#### [YOUR INSTRUCTIONS]
Copy each line below in which the string "elbow" appears.

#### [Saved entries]
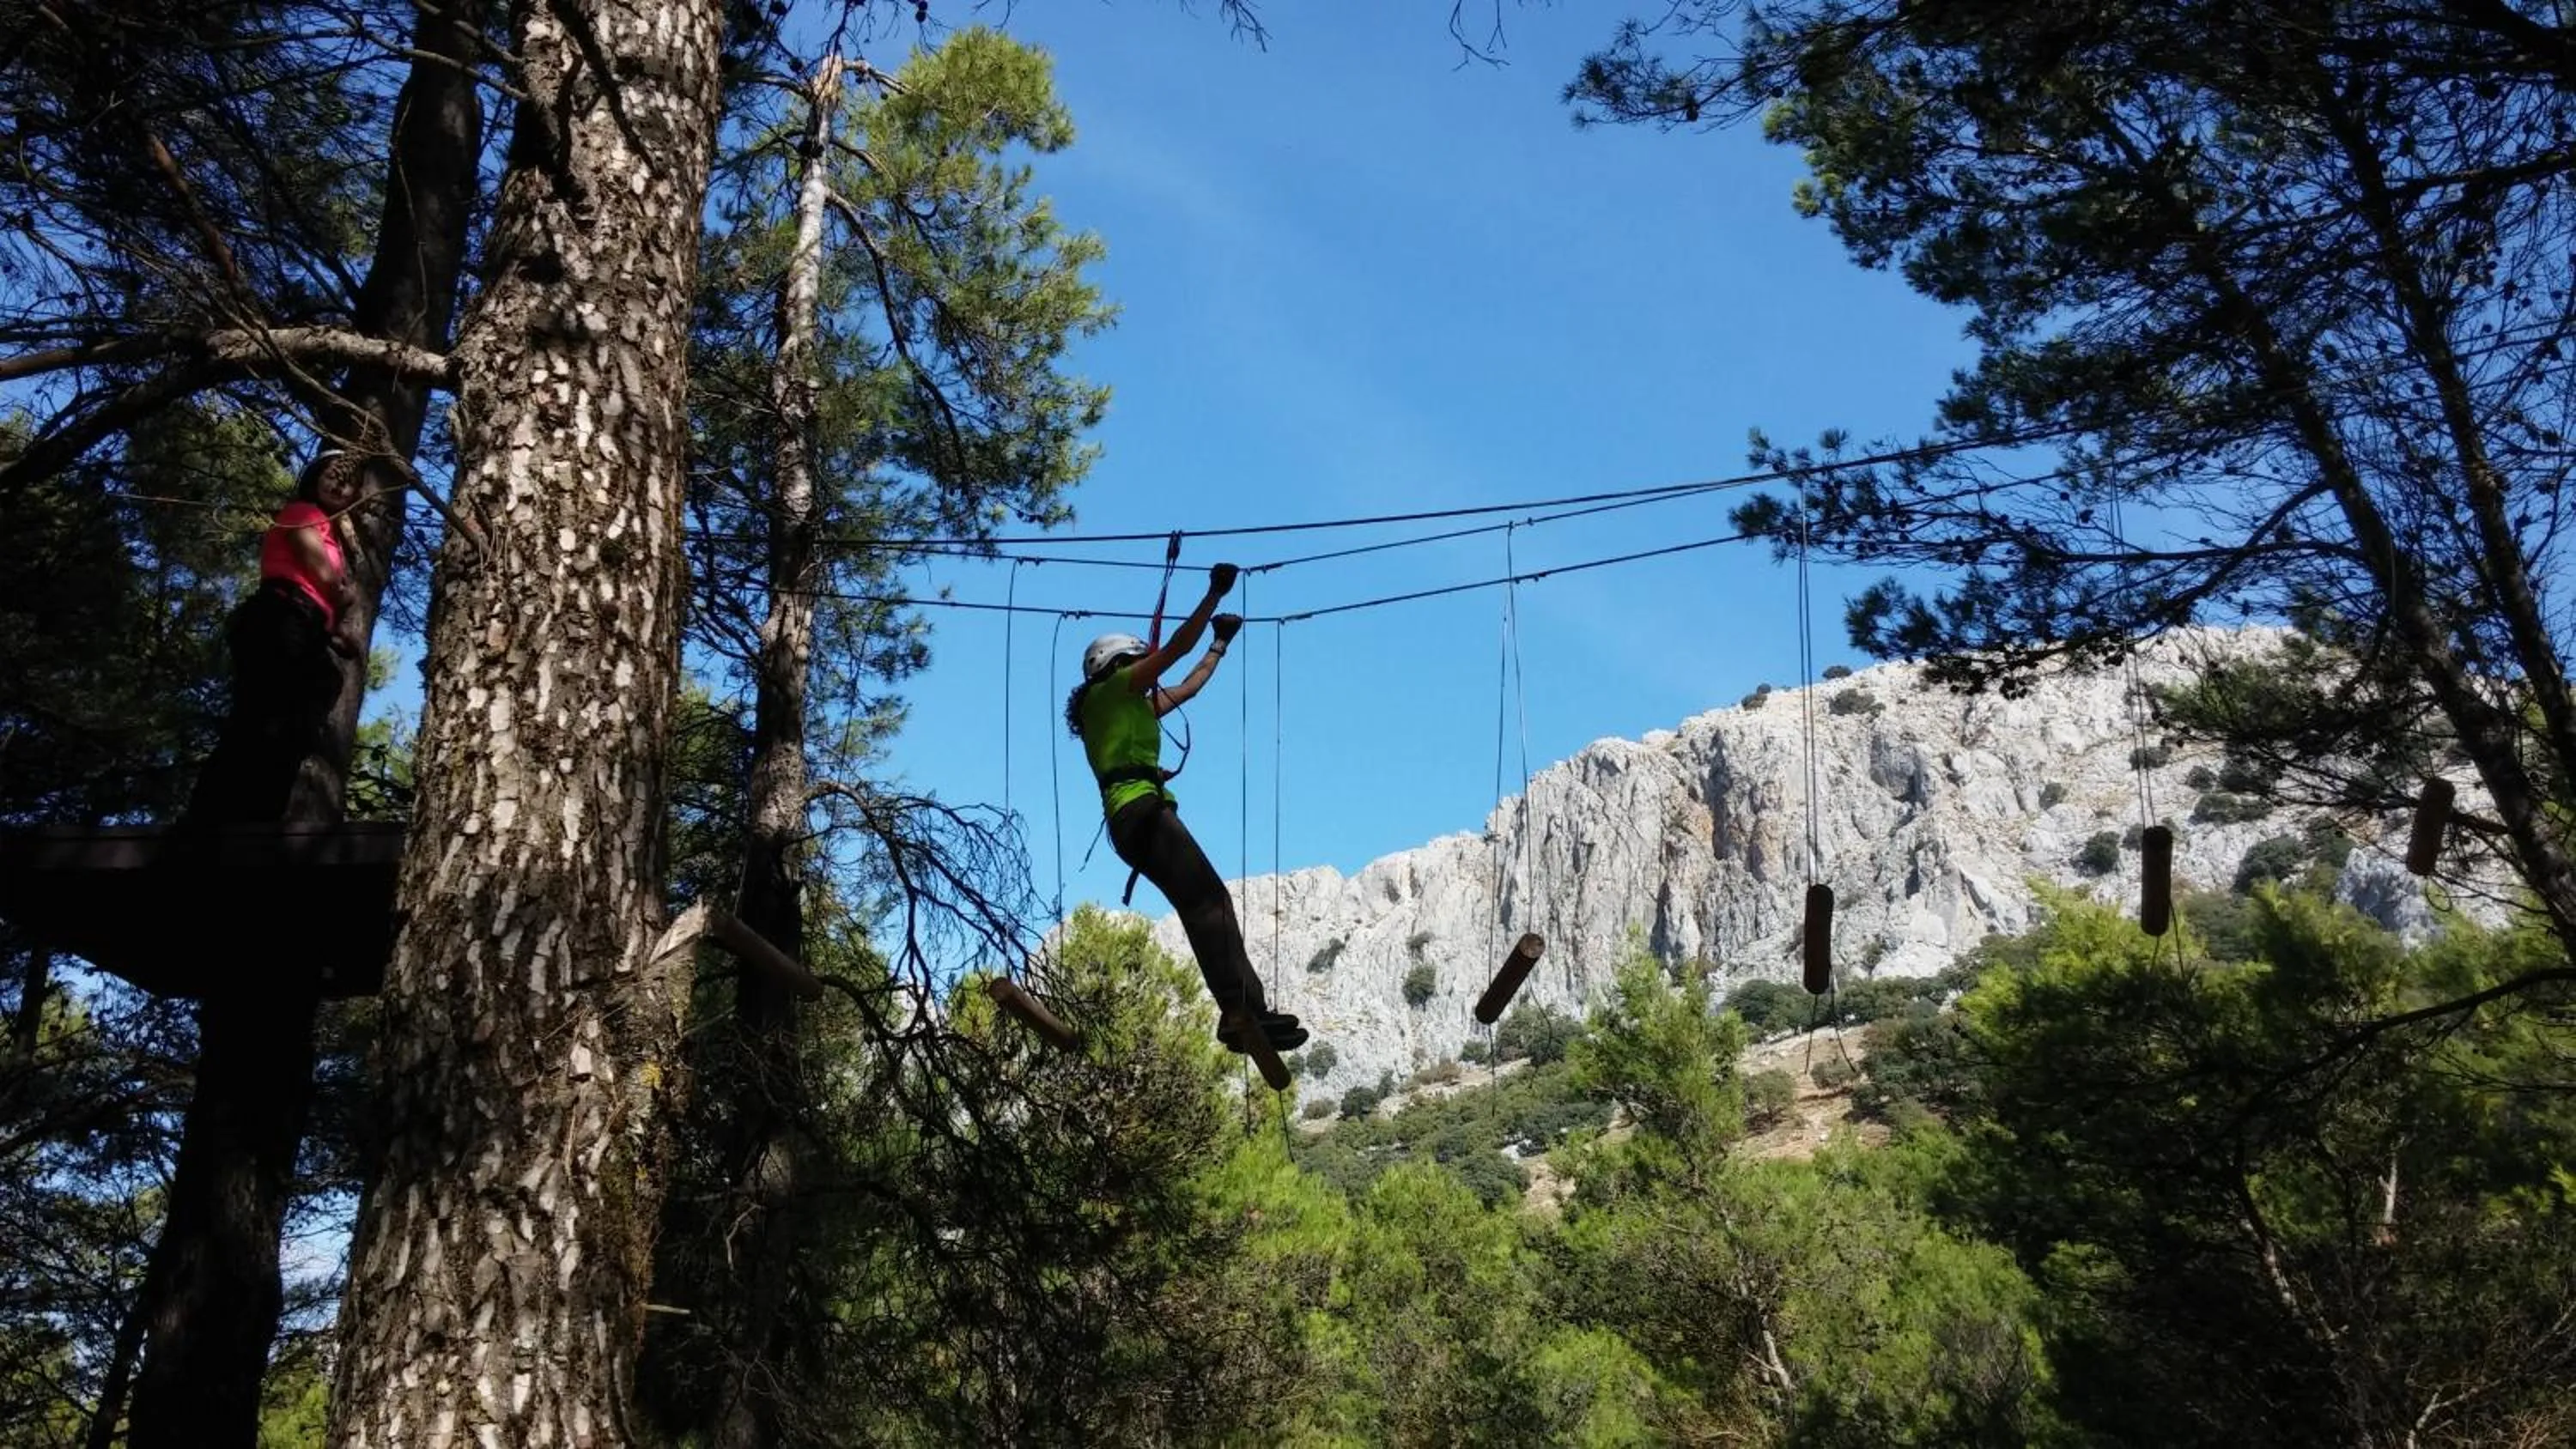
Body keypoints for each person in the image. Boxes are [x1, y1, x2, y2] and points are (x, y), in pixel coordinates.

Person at [1066, 562, 1308, 1055]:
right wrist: (1213, 595)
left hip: (1135, 819)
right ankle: (1240, 1009)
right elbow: (1174, 651)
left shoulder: (1128, 705)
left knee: (1204, 905)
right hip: (1143, 812)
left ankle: (1242, 1010)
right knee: (1212, 902)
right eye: (1137, 662)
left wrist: (1220, 644)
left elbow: (1191, 684)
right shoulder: (1111, 691)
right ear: (1121, 664)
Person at [184, 449, 366, 825]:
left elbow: (322, 595)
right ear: (313, 477)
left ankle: (257, 816)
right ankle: (212, 820)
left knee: (291, 726)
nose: (339, 485)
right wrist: (342, 594)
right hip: (280, 615)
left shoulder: (333, 534)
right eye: (332, 475)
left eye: (348, 482)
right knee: (263, 716)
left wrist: (335, 632)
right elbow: (321, 576)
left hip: (307, 626)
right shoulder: (302, 514)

#### [OUTPUT OF THE TASK]
right elbow: (1174, 651)
left elbow: (1191, 684)
left elbow: (322, 595)
right elbow: (321, 576)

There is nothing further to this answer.